* Exercise details:
Your output should be the entries below, from the first line up to and including the line with "Find the full", reproduced exactly and with no other lines.

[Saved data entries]
+ + +
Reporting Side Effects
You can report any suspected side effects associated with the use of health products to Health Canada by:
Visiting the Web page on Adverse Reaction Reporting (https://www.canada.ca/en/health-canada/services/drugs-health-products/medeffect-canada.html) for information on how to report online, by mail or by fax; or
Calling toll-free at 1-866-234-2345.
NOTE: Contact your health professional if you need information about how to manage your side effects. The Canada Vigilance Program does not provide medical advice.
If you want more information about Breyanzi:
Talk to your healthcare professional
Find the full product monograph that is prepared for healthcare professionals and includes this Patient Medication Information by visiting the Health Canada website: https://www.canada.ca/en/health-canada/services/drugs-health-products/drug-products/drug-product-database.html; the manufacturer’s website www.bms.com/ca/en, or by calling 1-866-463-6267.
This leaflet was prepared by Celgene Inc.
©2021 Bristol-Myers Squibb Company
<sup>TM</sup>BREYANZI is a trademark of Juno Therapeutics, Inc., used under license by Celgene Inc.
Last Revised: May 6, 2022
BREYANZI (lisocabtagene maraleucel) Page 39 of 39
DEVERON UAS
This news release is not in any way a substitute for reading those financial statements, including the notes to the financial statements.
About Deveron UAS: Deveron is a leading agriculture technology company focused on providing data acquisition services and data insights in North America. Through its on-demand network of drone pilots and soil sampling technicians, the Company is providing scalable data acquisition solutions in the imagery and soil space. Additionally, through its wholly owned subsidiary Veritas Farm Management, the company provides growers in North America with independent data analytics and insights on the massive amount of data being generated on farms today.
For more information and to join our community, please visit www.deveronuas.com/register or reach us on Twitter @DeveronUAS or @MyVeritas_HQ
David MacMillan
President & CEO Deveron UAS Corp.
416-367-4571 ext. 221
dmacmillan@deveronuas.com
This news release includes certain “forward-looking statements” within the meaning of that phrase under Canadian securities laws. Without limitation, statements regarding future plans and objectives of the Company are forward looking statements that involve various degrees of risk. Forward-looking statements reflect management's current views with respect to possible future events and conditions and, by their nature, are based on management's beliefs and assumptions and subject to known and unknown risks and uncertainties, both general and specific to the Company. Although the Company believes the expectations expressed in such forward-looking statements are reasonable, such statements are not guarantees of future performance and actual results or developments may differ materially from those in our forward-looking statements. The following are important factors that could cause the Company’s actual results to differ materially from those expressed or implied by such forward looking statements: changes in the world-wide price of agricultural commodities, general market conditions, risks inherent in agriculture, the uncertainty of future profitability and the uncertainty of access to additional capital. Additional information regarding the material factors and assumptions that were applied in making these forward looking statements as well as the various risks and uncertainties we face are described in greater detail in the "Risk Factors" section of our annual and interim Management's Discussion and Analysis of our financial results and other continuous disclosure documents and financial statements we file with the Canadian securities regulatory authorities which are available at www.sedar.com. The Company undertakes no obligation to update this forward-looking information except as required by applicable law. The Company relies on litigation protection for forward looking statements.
+ + +
* Written reply:
Reporting Side Effects
You can report any suspected side effects associated with the use of health products to Health Canada by:
Visiting the Web page on Adverse Reaction Reporting (https://www.canada.ca/en/health-canada/services/drugs-health-products/medeffect-canada.html) for information on how to report online, by mail or by fax; or
Calling toll-free at 1-866-234-2345.
NOTE: Contact your health professional if you need information about how to manage your side effects. The Canada Vigilance Program does not provide medical advice.
If you want more information about Breyanzi:
Talk to your healthcare professional
Find the full product monograph that is prepared for healthcare professionals and includes this Patient Medication Information by visiting the Health Canada website: https://www.canada.ca/en/health-canada/services/drugs-health-products/drug-products/drug-product-database.html; the manufacturer’s website www.bms.com/ca/en, or by calling 1-866-463-6267.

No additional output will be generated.